= Irving R. Levine =

American journalist (1922–2009)

Irving Raskin Levine (August 26, 1922 – March 27, 2009) was an American journalist and longtime correspondent for NBC News. During his 45-year career, Levine reported from more than two dozen countries. He was the first American television correspondent to be accredited in the Soviet Union. He wrote three non-fiction books on life in the USSR, each of which became a bestseller.

==Early life and education==
Born in Pawtucket, Rhode Island, Levine graduated from Brown University.

==Career==
In 1940 Levine went into journalism, starting at the Providence Journal as an obituary writer. During World War II, he served with the Army Signal Corps.

After completing graduate school at the Columbia University School of Journalism, Levine started working for the International News Service. He covered the outbreak of war in Korea in 1950 and began freelancing for NBC News. He joined them in 1950 as a correspondent. During his career, he reported from more than two dozen countries. These included the USSR, where in 1955, he became the first American television correspondent to receive accreditation. He had accompanied some American farming experts there, and stayed for four years to report on the country. He later recounted that during 1955, he was approached to be a Soviet spy but he refused and, despite threats and being followed, managed to continue reporting.

He was named bureau chief of Rome, where he served for nearly 12 years, also being stationed in Vienna and Tokyo. His reporting on Europe included accounts of the 1961 construction of the Berlin Wall by East Germany; the Vatican II Ecumenical Council, which opened in 1962; and the 1968 invasion of Czechoslovakia by the USSR. While Rome correspondent, he also reported on the reaction in Italy to the assassination of John F. Kennedy on 22 November 1963.

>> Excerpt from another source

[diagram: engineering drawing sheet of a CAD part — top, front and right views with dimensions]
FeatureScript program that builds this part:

Upon returning to the U.S. in 1971, Levine became the chief economics correspondent for NBC and reported from Washington, DC. He was the first full-time economics reporter for the network. TIME magazine described him as a "pioneer" in economics reporting on television.

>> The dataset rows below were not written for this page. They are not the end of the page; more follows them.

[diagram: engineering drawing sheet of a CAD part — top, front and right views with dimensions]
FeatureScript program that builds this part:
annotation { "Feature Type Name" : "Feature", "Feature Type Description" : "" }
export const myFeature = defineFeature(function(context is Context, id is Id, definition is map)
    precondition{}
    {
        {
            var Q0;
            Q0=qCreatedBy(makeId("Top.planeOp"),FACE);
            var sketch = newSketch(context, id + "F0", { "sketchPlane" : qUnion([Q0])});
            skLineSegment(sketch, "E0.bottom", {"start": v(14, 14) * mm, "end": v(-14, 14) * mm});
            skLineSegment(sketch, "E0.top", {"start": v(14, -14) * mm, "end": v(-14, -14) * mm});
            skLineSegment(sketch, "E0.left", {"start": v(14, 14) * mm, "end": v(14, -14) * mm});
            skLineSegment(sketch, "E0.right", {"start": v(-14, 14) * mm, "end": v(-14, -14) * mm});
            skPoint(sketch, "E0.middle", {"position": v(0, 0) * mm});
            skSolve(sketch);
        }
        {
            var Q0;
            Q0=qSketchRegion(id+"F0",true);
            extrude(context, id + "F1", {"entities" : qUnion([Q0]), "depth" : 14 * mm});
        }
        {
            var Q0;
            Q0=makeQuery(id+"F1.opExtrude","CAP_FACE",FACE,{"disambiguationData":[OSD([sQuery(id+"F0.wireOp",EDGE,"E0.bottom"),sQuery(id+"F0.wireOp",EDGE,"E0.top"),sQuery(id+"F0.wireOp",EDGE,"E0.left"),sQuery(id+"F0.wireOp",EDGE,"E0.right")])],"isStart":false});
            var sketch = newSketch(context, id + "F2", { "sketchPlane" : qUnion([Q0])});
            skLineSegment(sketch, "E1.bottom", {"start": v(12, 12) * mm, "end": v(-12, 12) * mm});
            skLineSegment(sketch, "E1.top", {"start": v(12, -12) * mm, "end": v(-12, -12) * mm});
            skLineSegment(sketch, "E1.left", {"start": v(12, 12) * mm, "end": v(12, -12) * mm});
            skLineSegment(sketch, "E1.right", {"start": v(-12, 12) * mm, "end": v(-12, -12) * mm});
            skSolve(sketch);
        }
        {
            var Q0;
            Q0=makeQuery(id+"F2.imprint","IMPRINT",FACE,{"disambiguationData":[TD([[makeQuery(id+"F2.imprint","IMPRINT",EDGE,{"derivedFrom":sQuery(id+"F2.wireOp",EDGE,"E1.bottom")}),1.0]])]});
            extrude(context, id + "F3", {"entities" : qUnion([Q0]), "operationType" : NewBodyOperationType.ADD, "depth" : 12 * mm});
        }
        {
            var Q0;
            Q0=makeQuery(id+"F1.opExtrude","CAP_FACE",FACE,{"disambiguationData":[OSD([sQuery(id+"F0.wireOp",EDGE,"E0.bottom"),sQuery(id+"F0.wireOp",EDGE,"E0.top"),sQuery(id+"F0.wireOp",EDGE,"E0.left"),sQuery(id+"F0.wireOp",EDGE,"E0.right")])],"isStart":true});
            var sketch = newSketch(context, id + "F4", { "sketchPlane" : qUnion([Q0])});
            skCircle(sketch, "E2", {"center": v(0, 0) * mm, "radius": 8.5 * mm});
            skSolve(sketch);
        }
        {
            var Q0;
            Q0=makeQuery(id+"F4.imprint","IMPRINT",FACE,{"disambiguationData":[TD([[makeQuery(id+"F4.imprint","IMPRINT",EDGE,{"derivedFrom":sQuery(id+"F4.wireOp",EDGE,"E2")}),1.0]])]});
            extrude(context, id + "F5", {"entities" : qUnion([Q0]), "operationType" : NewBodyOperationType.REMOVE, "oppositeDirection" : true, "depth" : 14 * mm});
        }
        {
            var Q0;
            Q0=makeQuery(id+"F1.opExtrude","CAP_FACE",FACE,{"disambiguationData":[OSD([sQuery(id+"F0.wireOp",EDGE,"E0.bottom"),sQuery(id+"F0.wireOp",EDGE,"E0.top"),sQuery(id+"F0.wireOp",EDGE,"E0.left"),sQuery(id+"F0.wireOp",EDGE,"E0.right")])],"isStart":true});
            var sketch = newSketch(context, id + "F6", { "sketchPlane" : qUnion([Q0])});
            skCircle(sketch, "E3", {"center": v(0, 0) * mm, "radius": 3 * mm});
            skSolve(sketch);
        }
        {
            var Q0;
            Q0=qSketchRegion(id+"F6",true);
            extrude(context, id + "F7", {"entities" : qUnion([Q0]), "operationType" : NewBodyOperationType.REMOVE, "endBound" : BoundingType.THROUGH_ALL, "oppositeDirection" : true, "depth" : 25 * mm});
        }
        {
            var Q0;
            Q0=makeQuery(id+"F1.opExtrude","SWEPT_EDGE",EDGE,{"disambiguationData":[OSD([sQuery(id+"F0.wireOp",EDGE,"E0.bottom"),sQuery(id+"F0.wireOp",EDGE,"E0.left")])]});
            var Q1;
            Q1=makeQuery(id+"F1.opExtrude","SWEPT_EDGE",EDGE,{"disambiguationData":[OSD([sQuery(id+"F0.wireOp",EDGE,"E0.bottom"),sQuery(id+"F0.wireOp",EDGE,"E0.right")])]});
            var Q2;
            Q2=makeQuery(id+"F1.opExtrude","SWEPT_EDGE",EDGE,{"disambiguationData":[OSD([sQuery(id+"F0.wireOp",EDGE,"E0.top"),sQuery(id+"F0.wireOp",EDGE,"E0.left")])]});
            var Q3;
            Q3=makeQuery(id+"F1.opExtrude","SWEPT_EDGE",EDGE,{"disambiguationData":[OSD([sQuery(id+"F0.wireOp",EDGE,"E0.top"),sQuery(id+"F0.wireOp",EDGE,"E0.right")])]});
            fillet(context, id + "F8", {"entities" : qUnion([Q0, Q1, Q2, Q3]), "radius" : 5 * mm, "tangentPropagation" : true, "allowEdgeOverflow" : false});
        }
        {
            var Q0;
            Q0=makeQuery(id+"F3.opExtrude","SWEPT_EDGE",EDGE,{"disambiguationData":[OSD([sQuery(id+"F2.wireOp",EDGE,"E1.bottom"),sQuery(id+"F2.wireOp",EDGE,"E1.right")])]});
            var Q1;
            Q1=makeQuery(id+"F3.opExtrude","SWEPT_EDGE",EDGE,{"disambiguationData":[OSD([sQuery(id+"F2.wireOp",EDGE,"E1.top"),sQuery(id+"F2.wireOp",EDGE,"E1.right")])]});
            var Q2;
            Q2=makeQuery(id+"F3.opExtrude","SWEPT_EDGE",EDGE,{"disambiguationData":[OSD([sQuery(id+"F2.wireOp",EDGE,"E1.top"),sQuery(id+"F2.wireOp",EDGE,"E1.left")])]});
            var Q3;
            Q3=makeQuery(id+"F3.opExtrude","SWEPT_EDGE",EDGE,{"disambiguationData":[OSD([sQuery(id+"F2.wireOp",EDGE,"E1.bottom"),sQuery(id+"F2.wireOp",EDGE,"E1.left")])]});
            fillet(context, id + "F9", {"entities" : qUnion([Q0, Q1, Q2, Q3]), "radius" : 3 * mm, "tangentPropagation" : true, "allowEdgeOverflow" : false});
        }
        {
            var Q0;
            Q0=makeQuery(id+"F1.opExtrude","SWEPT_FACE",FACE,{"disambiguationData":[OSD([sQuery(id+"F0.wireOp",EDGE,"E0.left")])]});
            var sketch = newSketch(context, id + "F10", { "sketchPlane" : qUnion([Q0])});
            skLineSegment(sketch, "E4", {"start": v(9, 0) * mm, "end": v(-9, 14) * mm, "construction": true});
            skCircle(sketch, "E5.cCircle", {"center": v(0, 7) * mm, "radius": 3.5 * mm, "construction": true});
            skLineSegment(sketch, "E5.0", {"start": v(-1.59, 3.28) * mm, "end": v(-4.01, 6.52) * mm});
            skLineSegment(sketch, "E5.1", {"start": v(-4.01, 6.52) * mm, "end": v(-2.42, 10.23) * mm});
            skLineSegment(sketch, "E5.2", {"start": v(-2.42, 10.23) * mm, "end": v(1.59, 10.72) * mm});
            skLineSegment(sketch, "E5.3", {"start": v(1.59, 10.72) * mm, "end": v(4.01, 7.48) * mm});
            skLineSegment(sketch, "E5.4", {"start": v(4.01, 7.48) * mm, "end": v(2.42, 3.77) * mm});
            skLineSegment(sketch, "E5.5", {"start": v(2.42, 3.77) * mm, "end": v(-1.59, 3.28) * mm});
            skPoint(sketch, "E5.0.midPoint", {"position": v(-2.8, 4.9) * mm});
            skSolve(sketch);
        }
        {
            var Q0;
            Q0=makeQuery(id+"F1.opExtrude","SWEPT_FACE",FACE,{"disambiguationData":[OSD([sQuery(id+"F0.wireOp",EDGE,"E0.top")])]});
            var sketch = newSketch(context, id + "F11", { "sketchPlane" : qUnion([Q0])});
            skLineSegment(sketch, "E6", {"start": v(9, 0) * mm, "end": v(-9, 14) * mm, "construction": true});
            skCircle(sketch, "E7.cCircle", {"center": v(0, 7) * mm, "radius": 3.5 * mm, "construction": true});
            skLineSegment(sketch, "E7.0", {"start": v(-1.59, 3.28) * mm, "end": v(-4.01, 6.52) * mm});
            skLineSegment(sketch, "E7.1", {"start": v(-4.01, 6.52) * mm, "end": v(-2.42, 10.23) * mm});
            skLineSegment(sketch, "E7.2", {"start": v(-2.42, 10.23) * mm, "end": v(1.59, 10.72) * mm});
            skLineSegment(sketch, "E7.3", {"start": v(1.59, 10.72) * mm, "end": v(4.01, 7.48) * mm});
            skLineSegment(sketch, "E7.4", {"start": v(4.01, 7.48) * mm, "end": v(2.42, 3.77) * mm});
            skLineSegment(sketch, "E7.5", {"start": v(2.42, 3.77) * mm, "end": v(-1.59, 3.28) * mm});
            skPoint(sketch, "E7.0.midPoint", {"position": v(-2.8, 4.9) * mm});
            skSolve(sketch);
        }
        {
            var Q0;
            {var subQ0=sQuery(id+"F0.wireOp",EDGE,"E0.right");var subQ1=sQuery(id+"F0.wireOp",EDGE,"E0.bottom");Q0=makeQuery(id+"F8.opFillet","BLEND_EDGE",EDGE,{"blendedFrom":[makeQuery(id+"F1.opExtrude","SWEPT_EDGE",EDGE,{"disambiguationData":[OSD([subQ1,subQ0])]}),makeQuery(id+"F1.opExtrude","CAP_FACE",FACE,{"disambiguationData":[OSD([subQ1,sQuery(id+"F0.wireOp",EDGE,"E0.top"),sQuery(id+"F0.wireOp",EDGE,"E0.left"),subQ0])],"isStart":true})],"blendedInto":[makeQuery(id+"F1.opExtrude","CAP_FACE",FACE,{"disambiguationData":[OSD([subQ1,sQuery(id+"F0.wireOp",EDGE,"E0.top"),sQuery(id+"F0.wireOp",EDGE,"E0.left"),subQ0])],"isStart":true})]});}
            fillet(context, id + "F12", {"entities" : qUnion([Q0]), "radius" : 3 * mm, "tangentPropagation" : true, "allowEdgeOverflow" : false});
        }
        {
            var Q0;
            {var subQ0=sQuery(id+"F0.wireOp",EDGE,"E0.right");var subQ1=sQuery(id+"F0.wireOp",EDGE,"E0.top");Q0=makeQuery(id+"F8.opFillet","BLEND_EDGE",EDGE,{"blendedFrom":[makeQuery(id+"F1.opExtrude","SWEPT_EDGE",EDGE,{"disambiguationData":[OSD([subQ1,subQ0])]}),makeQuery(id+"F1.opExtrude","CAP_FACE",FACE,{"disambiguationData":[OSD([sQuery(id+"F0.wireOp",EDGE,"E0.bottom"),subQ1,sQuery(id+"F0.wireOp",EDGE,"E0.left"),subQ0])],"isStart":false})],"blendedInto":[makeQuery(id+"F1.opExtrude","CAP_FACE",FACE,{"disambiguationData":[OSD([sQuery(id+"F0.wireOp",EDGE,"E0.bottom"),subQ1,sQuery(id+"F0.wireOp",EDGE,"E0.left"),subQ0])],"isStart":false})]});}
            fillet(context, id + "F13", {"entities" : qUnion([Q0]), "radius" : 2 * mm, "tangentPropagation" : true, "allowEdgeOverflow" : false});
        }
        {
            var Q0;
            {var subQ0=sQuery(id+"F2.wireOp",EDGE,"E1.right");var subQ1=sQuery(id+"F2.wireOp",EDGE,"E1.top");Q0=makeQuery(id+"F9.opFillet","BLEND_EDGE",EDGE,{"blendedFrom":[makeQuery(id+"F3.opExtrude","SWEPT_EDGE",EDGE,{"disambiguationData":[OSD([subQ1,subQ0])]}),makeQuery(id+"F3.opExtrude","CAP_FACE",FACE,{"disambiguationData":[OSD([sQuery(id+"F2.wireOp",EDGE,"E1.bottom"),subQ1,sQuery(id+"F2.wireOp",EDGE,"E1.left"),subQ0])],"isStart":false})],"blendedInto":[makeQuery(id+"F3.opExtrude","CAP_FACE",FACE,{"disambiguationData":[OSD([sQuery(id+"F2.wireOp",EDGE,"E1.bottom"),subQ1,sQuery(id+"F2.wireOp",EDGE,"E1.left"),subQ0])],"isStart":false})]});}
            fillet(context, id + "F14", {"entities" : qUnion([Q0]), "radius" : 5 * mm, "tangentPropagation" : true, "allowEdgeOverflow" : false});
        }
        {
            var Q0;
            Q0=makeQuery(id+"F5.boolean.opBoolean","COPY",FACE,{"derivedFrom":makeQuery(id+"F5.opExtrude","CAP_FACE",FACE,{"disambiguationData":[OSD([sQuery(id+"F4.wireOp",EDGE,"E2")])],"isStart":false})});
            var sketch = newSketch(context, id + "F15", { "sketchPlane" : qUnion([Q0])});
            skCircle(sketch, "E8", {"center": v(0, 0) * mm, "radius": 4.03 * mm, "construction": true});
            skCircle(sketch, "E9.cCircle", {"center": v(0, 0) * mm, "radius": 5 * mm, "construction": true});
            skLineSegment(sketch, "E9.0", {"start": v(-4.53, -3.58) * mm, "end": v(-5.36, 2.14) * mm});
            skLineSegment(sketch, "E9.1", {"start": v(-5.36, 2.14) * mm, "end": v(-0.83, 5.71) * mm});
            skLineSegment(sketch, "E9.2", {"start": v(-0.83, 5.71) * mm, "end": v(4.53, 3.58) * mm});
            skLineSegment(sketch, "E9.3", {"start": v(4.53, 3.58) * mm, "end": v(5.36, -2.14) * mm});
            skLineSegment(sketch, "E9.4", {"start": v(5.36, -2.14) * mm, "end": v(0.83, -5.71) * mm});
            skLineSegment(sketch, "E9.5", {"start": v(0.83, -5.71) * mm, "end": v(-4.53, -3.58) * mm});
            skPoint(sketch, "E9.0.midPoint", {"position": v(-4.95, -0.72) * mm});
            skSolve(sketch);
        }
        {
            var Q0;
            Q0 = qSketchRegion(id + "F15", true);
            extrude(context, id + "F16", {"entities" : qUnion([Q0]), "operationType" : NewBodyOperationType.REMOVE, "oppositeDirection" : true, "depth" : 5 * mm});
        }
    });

As a national correspondent, Levine became known for his distinctive sign-off, slightly stressing his middle initial. He wore bow ties when reporting on screen. Famed for his impeccable grammar and diction, Levine made a crossover to entertainment, with a self-mocking appearance on Saturday Night Live. He also played on his national reputation by appearing on the series Murphy Brown. Levine was interviewed by David Letterman and Jay Leno on their respective shows. When asked what he would miss most moving from NBC to CBS late night, Letterman answered, "backrubs from Irving R. Levine." His final interview prior to retirement was with Tom Brokaw.

After retiring in 1995 from NBC, Levine became dean of Lynn University's School of International Communication in Boca Raton, Florida. He retired from there in 2004.

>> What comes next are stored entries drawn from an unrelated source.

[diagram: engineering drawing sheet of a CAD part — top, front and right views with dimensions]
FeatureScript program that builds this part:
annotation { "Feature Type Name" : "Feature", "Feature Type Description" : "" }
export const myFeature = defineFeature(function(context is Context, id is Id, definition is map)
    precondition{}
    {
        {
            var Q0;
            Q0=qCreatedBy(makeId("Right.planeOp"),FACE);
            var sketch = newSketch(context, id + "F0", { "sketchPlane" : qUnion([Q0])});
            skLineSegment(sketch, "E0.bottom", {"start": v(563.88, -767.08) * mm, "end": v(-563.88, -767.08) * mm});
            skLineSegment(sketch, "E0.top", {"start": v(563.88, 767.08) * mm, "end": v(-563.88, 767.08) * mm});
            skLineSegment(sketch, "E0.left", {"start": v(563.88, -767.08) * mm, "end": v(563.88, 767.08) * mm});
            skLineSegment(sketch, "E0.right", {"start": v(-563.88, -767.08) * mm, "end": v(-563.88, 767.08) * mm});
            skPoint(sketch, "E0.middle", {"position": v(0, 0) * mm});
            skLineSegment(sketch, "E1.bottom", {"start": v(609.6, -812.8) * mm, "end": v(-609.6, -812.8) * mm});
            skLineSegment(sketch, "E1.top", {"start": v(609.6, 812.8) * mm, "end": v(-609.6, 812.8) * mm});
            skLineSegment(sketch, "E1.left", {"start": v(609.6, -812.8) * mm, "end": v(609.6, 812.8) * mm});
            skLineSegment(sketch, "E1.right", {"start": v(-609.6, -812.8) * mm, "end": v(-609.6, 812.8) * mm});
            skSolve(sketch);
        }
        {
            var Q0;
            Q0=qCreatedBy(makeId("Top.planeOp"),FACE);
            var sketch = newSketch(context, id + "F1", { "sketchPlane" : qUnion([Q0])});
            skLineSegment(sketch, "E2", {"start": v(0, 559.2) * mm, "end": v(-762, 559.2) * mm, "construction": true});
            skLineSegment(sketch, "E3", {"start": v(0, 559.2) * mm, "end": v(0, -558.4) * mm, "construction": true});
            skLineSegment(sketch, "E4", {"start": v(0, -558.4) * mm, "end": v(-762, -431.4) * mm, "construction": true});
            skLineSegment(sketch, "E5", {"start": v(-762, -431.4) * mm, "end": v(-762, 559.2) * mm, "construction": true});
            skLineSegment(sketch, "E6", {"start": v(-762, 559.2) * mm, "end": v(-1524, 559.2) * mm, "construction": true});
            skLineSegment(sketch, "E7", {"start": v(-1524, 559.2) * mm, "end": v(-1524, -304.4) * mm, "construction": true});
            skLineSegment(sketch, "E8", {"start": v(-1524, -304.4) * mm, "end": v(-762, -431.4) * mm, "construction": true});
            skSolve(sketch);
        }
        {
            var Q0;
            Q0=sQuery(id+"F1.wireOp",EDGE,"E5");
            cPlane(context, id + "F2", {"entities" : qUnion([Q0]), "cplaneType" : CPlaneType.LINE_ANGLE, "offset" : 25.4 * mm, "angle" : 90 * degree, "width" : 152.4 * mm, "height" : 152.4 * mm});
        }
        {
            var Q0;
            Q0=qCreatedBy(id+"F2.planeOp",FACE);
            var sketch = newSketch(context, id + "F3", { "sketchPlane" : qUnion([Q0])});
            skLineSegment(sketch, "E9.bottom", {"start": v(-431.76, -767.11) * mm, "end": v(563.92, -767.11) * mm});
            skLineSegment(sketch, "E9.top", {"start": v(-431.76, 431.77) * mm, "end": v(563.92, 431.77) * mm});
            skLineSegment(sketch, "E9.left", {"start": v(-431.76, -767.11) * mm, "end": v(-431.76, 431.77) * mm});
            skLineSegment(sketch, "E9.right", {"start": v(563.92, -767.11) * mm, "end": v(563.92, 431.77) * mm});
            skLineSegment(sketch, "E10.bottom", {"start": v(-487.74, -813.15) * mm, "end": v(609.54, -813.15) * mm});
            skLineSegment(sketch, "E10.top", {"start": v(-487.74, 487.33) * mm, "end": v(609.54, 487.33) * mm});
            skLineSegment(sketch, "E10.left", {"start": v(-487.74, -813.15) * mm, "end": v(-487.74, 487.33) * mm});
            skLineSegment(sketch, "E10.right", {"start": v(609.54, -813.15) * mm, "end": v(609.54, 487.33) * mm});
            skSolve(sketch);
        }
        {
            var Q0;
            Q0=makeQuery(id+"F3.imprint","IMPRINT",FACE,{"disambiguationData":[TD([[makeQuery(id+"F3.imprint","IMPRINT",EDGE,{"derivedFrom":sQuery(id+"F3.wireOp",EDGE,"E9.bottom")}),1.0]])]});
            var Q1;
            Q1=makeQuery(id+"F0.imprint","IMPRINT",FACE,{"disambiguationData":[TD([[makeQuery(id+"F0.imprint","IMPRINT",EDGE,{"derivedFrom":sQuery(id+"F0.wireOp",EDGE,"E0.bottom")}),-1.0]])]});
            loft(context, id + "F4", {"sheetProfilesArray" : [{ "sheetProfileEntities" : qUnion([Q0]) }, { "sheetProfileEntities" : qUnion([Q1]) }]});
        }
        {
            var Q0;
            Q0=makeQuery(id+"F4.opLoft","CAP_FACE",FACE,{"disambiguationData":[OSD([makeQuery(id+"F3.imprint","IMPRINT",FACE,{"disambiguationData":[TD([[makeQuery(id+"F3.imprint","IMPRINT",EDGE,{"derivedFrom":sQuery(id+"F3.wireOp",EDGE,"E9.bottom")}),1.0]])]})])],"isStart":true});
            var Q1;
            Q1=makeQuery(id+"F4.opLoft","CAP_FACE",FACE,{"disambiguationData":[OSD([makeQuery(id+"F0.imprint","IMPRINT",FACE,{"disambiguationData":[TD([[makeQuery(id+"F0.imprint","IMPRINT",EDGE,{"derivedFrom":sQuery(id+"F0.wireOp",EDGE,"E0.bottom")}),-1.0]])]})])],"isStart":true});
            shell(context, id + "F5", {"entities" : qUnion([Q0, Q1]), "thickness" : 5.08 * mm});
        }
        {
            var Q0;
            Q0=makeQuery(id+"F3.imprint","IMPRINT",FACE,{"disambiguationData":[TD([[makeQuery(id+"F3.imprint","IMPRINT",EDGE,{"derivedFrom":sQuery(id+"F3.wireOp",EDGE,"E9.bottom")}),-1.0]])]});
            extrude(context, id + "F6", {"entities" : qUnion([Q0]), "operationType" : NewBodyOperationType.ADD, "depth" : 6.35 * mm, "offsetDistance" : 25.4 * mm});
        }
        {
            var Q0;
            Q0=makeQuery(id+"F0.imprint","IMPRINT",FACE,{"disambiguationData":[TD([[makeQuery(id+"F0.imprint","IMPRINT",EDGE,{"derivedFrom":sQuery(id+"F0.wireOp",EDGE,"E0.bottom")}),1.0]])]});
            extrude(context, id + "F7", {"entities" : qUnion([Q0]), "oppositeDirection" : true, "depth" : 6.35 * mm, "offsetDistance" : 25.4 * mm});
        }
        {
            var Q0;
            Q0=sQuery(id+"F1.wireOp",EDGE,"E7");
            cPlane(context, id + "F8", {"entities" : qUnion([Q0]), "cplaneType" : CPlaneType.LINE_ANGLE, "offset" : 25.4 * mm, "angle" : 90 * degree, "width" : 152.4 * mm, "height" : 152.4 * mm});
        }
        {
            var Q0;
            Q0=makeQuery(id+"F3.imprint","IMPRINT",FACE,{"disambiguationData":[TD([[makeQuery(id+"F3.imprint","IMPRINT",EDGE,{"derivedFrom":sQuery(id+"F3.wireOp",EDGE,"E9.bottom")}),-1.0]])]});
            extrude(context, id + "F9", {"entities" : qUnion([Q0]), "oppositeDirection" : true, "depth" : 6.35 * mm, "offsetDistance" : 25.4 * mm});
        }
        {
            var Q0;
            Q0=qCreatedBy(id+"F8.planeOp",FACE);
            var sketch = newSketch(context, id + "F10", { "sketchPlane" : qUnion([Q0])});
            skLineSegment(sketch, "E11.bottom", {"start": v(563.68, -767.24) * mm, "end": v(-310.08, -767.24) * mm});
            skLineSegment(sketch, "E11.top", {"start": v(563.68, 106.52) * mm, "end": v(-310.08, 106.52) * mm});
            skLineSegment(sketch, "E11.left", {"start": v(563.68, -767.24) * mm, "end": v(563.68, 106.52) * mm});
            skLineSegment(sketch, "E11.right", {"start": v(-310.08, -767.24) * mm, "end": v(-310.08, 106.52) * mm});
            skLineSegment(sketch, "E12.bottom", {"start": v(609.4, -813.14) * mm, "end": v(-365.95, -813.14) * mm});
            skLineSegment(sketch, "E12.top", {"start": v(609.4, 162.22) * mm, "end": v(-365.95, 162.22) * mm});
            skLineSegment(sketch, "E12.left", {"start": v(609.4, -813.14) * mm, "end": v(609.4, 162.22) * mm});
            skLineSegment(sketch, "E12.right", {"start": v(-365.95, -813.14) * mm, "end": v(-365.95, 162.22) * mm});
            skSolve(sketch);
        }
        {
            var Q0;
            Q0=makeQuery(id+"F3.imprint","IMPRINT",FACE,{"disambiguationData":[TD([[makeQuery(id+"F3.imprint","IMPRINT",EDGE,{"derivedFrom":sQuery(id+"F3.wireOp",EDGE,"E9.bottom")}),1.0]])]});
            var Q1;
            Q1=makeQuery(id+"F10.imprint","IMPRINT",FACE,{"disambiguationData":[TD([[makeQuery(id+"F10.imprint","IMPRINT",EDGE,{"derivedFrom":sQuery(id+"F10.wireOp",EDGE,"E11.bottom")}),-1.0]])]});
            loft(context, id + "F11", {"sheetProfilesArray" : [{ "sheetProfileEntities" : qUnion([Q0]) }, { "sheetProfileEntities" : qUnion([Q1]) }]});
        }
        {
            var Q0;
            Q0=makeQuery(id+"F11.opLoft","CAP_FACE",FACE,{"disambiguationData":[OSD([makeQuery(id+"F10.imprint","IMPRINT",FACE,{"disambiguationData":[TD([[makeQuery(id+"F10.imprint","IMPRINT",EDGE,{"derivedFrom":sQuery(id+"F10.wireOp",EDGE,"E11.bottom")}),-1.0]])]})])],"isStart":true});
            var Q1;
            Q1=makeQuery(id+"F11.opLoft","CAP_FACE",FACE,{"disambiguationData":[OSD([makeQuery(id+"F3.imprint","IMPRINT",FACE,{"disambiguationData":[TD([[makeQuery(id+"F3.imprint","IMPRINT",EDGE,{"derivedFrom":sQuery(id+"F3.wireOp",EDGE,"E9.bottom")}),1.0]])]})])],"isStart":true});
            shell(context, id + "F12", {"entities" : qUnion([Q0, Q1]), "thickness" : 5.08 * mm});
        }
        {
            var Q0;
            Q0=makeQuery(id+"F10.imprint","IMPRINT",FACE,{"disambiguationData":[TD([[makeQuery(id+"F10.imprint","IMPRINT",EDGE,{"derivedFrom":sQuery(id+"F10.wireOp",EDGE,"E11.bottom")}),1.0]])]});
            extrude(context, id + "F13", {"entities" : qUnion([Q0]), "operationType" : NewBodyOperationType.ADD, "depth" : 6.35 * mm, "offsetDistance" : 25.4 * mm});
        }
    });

==Marriage, family and death==
In 1957 Levine married Nancy Cartmell Jones, who had been working on the Dave Garroway Show. They had three children: Daniel, Jeffrey C. B. and Jennifer J. Levine.

Levine died in Washington, DC on March 27, 2009. He was 86. The cause was complications of prostate cancer, said his son Daniel Rome Levine.

==Works==
- Main Street, U.S.S.R. (1959), named one of the New York Times "Top 100 Books of the Year"

==Other==
Ving Rhames was named Irving after Levine.